I like calling myself a "foundational African American." My lineage is from victims of the slave trade. My experience is uniquely from that.


I curate my life in a way where it's difficult for somebody to have those kinds of interactions [racist interactions] with me...I don't seem like somebody who is socioeconomically disadvantaged. I don't seem like somebody who is uneducated, so interactions that I have with would-be racists end up being a lot different based on how I handle them and based on how they're going to interact with me....Have I ever had somebody call me a n___r? No. Have I been around on more than one occasion? I can remember when I was in school a teacher of mine who was clearly racist and we all knew this said "You and CJ aren't like the rest of them." Was that directed at me? No. Did it affect me? Absolutely. When I was in law school there was a guy and he's talking about me and one of my friends and he's like, "You're not like the rest of them." I'm like, "the rest of who?" He says, "You know, n____rs."


Systemic things affect me: access to capital, access to the same deals and opportunities that my white counterparts have. I'm in business, I run into that.


When you're born into something, anything, whatever that is.
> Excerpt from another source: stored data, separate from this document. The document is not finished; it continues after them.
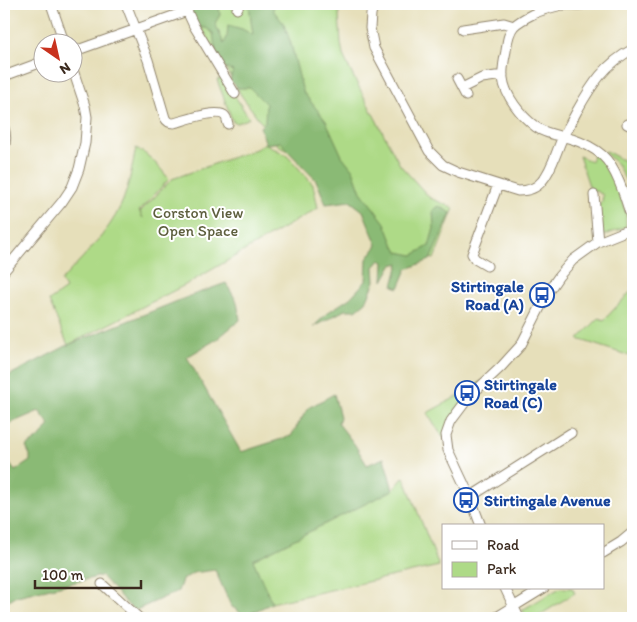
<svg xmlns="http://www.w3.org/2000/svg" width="637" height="622" font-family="Itim,sans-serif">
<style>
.green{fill:#aeda87;stroke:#748252}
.forest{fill:#8aba74;stroke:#627249}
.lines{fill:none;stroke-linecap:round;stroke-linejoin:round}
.minor-casing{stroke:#90846c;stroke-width:11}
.minor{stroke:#fff;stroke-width:9}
.labels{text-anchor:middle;stroke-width:4;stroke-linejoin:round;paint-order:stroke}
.park-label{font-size:16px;fill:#5e5f3e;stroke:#fff}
.transit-label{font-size:16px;font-weight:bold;fill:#164399;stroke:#fff;text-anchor:start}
</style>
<rect width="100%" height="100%" fill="#fff"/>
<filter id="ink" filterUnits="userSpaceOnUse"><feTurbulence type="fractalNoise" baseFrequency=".02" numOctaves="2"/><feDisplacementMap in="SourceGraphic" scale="10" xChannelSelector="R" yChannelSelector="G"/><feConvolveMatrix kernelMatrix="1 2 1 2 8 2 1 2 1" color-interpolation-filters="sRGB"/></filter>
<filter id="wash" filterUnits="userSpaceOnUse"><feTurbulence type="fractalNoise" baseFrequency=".0096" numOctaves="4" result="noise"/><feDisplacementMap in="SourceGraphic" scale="20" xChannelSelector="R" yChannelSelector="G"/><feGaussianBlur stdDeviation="1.12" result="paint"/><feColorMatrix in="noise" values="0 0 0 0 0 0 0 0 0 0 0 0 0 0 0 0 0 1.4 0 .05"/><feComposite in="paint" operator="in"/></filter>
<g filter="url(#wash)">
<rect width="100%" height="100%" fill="#e6dfba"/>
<path class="green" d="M192,4h34l8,6 9,-6h97l-1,11 2,28 2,12 8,17 49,93 30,33 24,10 -20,51 -7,-1 -30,3 -34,-51 -46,-32 -25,-25 -14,-8 -37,-50 -35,-60 -14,-19z
M222,78l2,1 25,39 -1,1 -11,4 -4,-1 -16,-42z
M265,143c7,5 15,8 22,13 8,7 15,17 23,25l3,4 5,23 -129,75 -121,62 -19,-44 17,-12 -5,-8c21,-24 47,-47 60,-76 8,-18 11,-38 15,-57 14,7 24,20 33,31l-30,32 4,7 -3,-6 32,-33 84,-30z
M606,151l22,12 5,5v30l-1,-5 -15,-29 -12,-11z
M593,155l7,3 5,6 11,19 10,30v14l-26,10 -2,-32 4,-3 1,-7 -7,-4 -5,1 -12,-36 12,5z
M633,289v68l-55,-18 21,-21 5,2z
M482,381l-38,58 -17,-26 35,-19z
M404,477l35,89 -172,38 -27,-62 153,-52z
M560,588h12l3,5 -40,25h-7l-6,-8z"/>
<path class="forest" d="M192,4h24l3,3 1,8 -5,8 9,21 3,-7 1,-12 14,4 11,6 -4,-30 1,-1h24l-1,6 11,14 7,20 12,48 23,29 16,35 11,14 8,22 24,31 7,18 6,11 15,3 16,-9 5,-18 -1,-18 6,-4 12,7 -21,47 -23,9 -8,19 -6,-2 6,-23 -7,2 -9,16 1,-19 -4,-2 -6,7 1,14 -9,21 -10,8h-11l-32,17 17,-16 20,-13 16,-17 1,-22 10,-14 -14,-34 -13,-10 -24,3 -10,-24 -29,-30 -6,-8 -15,2 -6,-17 5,-5 1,-18 -16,-16h-12l-8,-8 3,-9c-17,-4 -18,-24 -20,-38l-7,-5h-7l-7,-16z
M226,283l11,19 3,18 -23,19 -30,18 54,95 50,-16 17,-28 26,-14 6,23 -2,6 17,22 12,20 17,-7 9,32 -140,70 19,43 -27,13 -14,-10 -16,-36 -22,3 -11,7 -4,11 -44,20 -33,-35 -84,20 -13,6v-137l5,-2 6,8 15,-10v-6l-4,-8 13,-9 11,-13 -11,-14 -35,15v-48l64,-33 122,-49z"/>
</g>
<g filter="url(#ink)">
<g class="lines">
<defs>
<path id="minor" d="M51,4l13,38
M126,4l22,56 17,58c2,4 4,5 9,5 9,-2 44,-15 51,-7 2,2 2,5 3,8
M374,4l-3,10 -1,14 4,20 55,103 14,14 15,7 60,19c9,0 18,-2 24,-10 10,-11 14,-29 20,-42 4,-9 10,-18 15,-28 15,-27 28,-47 56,-62
M589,4c-9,2 -18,0 -27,1 -9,2 -20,5 -29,9 -6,3 -14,7 -19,12 -6,7 -7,17 -8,25 -2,9 -4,18 -3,27 2,18 18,38 33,49 11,8 23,8 36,12 9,3 22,9 30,16 16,14 25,49 31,68
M237,9l3,-5
M187,11l7,15 41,68
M463,29l41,-6 10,3
M72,52l115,-41v-7
M4,76l38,-14
M457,79l9,17
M462,88l20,-10 21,-3
M627,124l6,3
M4,128c2,6 2,14 0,20
M594,195l4,47
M487,266l-12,-7 -3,-5 26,-69
M4,271l58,-69 10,-15 7,-18 6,-26 2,-26 -2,-11 -13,-39
M470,497l101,-64
M481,526l-11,-29 -22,-47 -2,-15 5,-14 18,-24 32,-30 20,-22 27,-53 11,-16 14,-16 25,-18 35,-14
M603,553l18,-11 12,-10
M102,584l37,34
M505,588l14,30
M495,618l49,-30"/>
</defs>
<use href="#minor" class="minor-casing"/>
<use href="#minor" class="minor"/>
</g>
</g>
<defs>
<symbol id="bus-ring" viewBox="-11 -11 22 22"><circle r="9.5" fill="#fff" stroke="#1a4fb4" stroke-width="1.5"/><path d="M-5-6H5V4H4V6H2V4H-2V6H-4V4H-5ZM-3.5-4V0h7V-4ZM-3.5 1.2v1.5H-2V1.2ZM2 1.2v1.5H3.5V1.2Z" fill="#1a4fb4"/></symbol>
</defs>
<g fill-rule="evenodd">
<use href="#bus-ring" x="528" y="281" width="28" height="28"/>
<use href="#bus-ring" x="453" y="379" width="28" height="28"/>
<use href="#bus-ring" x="452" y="486" width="28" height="28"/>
</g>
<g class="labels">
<g class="park-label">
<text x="198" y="218">Corston View<tspan x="198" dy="18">Open Space</tspan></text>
</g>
<g class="transit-label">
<text x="524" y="292" text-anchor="end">Stirtingale<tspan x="524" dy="18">Road (A)</tspan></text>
<text x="484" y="390">Stirtingale<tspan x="484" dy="18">Road (C)</tspan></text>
<text x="484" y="506">Stirtingale Avenue</text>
</g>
</g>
<rect width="637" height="622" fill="none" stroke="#fff" stroke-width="20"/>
<rect x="442" y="524" width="162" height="65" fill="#ffffff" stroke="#b1aaa5"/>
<rect x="452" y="541" width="25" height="8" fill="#ffffff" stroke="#b1aaa5"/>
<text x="487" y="550" font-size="15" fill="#3b2a1e">Road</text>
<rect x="452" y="562" width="25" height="15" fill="#aeda87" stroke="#b1aaa5"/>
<text x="487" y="574" font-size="15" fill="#3b2a1e">Park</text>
<g transform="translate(58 58) rotate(146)"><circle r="24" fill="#ffffff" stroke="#b1aaa5"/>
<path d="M0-4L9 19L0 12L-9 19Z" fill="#c8321e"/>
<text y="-8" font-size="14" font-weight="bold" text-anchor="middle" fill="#3b2a1e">N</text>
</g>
<path d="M35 580v8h106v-8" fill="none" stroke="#3b2a1e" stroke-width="2.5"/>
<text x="42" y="580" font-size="15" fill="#3b2a1e" stroke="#ffffff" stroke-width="4" paint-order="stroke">100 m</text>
</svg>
Whatever you're experiencing if it's the same on a regular basis.... And people ask about how Blacks end up with higher blood pressure and other medical conditions. The constant stressor that you may not realize you're under. How do I feel it? If I'm being honest...I had a conversation with some friends during the pandemic. All of us were successful in our 30s. Imagine all that we could have accomplished if we had the same privilege as our white counterparts?


I asked him, "Imagine we had magic, powerful magic, and we wake up tomorrow in a U.S. without racism, what does that feel like?"


I just got goosebumps because it reminded me, I went to Morehouse for undergrad. Morehouse is a Historically Black College. It was the first time, I remember walking on campus after I had been there for a week, and I remember having this feeling of freedom....It was a sense of freedom that I've never had to just be. So I can't imagine -- it's difficult to fathom what it would be like to move through this world knowing that I'm truly operating just from my own integrity, my own hard work, level value system when it comes to race. That would be incredible. It would be a freeing feeling.